1 (edited by jihem 2017-08-18 09:46:52)

Topic: [solved] LoadFromFile : Load a UTF8 file content as a string

Hi,

1°) The two following commands download a file. The content isn't the same (characters encoding problem?)

HTTPGetFile('http://radiofrance-podcast.net/podcast09/rss_10175.xml','rss.xml',false);

WriteLnToFile('rss.xml',HTTPGet('http://radiofrance-podcast.net/podcast09/rss_10175.xml'));

2°) When I try to load the content of the file with :

sl:=TStringList.Create;
sl.LoadFromFile('rss.xml');

The content (UTF-8) isn't properly decoded. Sample:
'D├®bat de quarante minutes abordant les grandes questions actuelles'
instead of
'Débat de quarante minutes abordant les grandes questions actuelles'

How can I solve this problem?

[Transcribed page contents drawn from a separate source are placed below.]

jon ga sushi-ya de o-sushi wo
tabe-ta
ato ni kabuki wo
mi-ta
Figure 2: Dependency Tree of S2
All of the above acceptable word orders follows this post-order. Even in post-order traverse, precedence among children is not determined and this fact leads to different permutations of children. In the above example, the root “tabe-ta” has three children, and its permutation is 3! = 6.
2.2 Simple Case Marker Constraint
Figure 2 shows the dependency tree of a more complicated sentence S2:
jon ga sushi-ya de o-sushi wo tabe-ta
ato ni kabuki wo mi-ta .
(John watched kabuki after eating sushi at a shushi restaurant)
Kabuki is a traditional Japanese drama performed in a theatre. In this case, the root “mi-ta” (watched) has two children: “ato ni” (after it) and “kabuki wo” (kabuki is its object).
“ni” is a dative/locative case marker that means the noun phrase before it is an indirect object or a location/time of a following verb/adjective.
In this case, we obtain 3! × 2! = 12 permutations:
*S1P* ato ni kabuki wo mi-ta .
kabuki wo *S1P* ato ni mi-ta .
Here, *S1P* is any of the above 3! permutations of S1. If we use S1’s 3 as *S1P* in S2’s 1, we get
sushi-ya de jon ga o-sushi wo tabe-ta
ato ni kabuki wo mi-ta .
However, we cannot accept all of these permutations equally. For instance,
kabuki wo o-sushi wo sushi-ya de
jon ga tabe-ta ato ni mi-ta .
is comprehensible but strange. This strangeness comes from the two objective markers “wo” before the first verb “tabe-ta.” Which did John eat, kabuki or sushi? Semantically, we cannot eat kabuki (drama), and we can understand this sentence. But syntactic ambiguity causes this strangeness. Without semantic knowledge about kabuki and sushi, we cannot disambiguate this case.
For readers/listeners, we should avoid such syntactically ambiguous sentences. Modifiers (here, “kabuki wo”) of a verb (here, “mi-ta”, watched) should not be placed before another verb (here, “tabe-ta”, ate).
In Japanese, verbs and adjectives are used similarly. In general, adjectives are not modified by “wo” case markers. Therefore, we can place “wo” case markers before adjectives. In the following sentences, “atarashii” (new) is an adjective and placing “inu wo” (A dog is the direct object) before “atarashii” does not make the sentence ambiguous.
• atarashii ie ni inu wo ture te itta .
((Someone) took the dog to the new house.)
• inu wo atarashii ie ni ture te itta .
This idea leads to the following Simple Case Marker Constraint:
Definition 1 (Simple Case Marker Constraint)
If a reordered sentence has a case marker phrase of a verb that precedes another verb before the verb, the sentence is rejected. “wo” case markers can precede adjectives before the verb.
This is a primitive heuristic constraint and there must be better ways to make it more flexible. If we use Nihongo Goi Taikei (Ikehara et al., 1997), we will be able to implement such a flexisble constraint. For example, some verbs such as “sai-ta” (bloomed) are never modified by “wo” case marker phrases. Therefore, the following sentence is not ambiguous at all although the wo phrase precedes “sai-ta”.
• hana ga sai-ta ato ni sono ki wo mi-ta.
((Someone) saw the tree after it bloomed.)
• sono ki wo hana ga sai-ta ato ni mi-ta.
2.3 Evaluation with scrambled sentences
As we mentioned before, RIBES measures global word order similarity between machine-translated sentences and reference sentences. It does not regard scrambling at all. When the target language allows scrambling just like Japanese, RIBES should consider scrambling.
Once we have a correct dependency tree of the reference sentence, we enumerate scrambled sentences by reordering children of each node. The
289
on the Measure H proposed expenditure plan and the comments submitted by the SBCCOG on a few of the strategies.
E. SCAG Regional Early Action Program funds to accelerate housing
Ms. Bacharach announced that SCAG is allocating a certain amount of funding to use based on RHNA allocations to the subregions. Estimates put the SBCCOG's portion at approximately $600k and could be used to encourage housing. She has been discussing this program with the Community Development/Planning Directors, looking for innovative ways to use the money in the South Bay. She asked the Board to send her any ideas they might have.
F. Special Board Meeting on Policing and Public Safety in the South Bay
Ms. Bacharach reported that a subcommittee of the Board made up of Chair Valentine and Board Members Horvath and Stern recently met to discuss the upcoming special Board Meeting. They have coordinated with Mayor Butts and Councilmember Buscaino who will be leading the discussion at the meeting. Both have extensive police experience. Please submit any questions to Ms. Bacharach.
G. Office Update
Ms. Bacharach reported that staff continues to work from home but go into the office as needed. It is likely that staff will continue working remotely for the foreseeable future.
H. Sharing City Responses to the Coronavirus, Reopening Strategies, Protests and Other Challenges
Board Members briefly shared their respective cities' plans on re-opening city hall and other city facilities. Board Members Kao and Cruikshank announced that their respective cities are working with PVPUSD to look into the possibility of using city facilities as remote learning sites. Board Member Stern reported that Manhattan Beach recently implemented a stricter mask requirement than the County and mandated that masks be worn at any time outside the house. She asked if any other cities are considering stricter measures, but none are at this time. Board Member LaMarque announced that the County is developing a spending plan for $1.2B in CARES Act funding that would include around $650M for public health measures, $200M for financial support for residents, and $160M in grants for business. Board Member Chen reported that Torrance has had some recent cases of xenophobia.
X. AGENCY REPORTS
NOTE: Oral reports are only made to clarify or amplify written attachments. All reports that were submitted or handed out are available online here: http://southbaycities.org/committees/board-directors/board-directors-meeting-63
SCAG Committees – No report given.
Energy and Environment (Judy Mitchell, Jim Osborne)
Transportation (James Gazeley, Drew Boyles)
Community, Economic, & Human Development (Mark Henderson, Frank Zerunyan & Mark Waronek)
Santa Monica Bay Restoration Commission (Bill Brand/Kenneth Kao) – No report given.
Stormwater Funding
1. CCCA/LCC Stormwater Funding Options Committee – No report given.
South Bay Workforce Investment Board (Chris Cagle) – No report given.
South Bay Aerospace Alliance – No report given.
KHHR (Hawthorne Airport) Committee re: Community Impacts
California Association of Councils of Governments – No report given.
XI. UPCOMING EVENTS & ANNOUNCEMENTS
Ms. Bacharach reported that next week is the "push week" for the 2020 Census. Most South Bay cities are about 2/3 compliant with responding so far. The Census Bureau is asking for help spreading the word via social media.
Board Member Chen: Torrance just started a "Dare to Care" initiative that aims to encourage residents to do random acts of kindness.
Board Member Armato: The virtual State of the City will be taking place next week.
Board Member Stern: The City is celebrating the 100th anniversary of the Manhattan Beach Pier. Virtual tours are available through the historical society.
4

Is there a way to specify the encoding of the loaded file (ie. sl.LoadFromFile('rss.xml','utf-8') ?

Kind regards,
jihem

while(! success=retry());
https://jihem.itch.io

Re: [solved] LoadFromFile : Load a UTF8 file content as a string

Hello.



Please download latest beta version
https://www.dropbox.com/s/4rfukqr2r1awq … b.zip?dl=0

I have made some change in the function WriteLnToFile

Dmitry.

3 (edited by jihem 2017-08-18 14:11:40)

Re: [solved] LoadFromFile : Load a UTF8 file content as a string

Hi,

Now, with the update (36b), I have the same result with HTTPGetFile and WriteLnFile, so the first point is solved.
Thanks :-)

I didn't find a function to decode the UTF8 file so I wrote my own.
Sample of use : ShowMessage(LoadFromFileUTF8('rss.xml'));

Regards,
jihem

function DecodeUTF8(const s:string):string;
var
  c0,c1,c2,c3,c,i,n,m,p:Integer;
  o0,o1,o2:Integer;
  b1,b2,b3:Boolean;
begin
  Result:='';

  if (Ord(s[p]) and 255)=0 then
  begin
    i:=2;
  end
  else
  begin
    i:=1;
  end;

  n:=Length(s);
  while i<=n do
  begin
    p:=i shr 1;
    m:=i and 1;

    o0:=Ord(s[p]);
    o1:=Ord(s[p+1]);
    if m=0 then
    begin
      c0:=o0 and 255;
      c1:=o0 shr 8;
      c2:=o1 and 255;
      c3:=o1 shr 8;
    end
    else
    begin
      o2:=Ord(s[p+2]);
      c0:=o0 shr 8;
      c1:=o1 and 255;
      c2:=o1 shr 8;
      c3:=o2 and 255;
    end;
    b1:=c1>=128;
    b2:=c2>=128;
    b3:=c3>=128;

    if (c0>=240) and b1 and b2 and b3 then
    begin
      c:=(((c0 and 15) shl 6) or ((c1 and 127)) shr 12) or ((c2 and 127) shl 6) or (c3 and 127);
      inc(i,4);
    end
    else
    begin
      if (c0>=224) and b1 and b2 then
      begin
        c:=((c0 and 31) shr 12) or ((c1 and 127) shl 6) or (c2 and 127);
        inc(i,3);
      end
      else
      begin
        if (c0>=192) and b1 then
        begin
          c:=((c0 and 63) shl 6) or (c1 and 127);
          inc(i,2);
        end
        else
        begin
          c:=c0 and 127;
          inc(i);
        end;
      end;
    end;
    Result:=Result+Chr(c);
  end;
end;

function LoadFromFileUTF8 (FileName: string):string;
var
  l:integer;
  s:string;
  fs:TFileStream;
begin
  l:=GetFileSize(FileName);
  if l>0 then
  begin
    fs:=TFileStream.Create(FileName,fmOpenRead );
    fs.Position := 0;
    SetLength(s,l); // l div 2+1);
    fs.Read(s, l);
    fs.Free;
    Result:=DecodeUTF8(s);
  end
  else
    Result:='';
end;
while(! success=retry());
https://jihem.itch.io